*** Opening Records provided ***

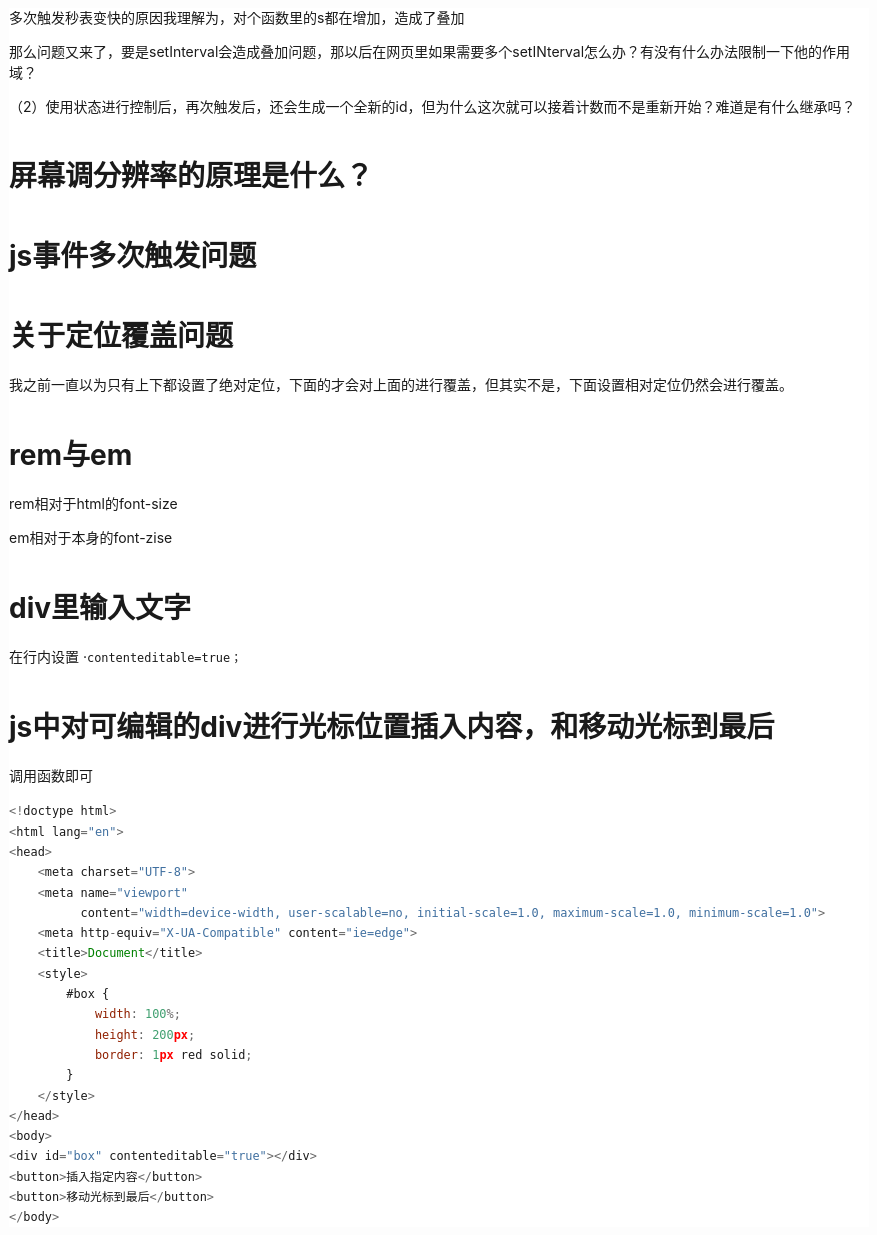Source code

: 多次触发秒表变快的原因我理解为，对个函数里的s都在增加，造成了叠加

那么问题又来了，要是setInterval会造成叠加问题，那以后在网页里如果需要多个setINterval怎么办？有没有什么办法限制一下他的作用域？

（2）使用状态进行控制后，再次触发后，还会生成一个全新的id，但为什么这次就可以接着计数而不是重新开始？难道是有什么继承吗？



# 屏幕调分辨率的原理是什么？







# js事件多次触发问题





# 关于定位覆盖问题

我之前一直以为只有上下都设置了绝对定位，下面的才会对上面的进行覆盖，但其实不是，下面设置相对定位仍然会进行覆盖。





# rem与em

rem相对于html的font-size

em相对于本身的font-zise



# div里输入文字

在行内设置 ·``contenteditable=true；``

# js中对可编辑的div进行光标位置插入内容，和移动光标到最后

调用函数即可

```js
<!doctype html>
<html lang="en">
<head>
    <meta charset="UTF-8">
    <meta name="viewport"
          content="width=device-width, user-scalable=no, initial-scale=1.0, maximum-scale=1.0, minimum-scale=1.0">
    <meta http-equiv="X-UA-Compatible" content="ie=edge">
    <title>Document</title>
    <style>
        #box {
            width: 100%;
            height: 200px;
            border: 1px red solid;
        }
    </style>
</head>
<body>
<div id="box" contenteditable="true"></div>
<button>插入指定内容</button>
<button>移动光标到最后</button>
</body>
```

*** Closing Records provided ***

About this exercise:
Scan the material above for the string "meta" and report each line where you find it.

Output of the exercise:
    <meta charset="UTF-8">
    <meta name="viewport"
    <meta http-equiv="X-UA-Compatible" content="ie=edge">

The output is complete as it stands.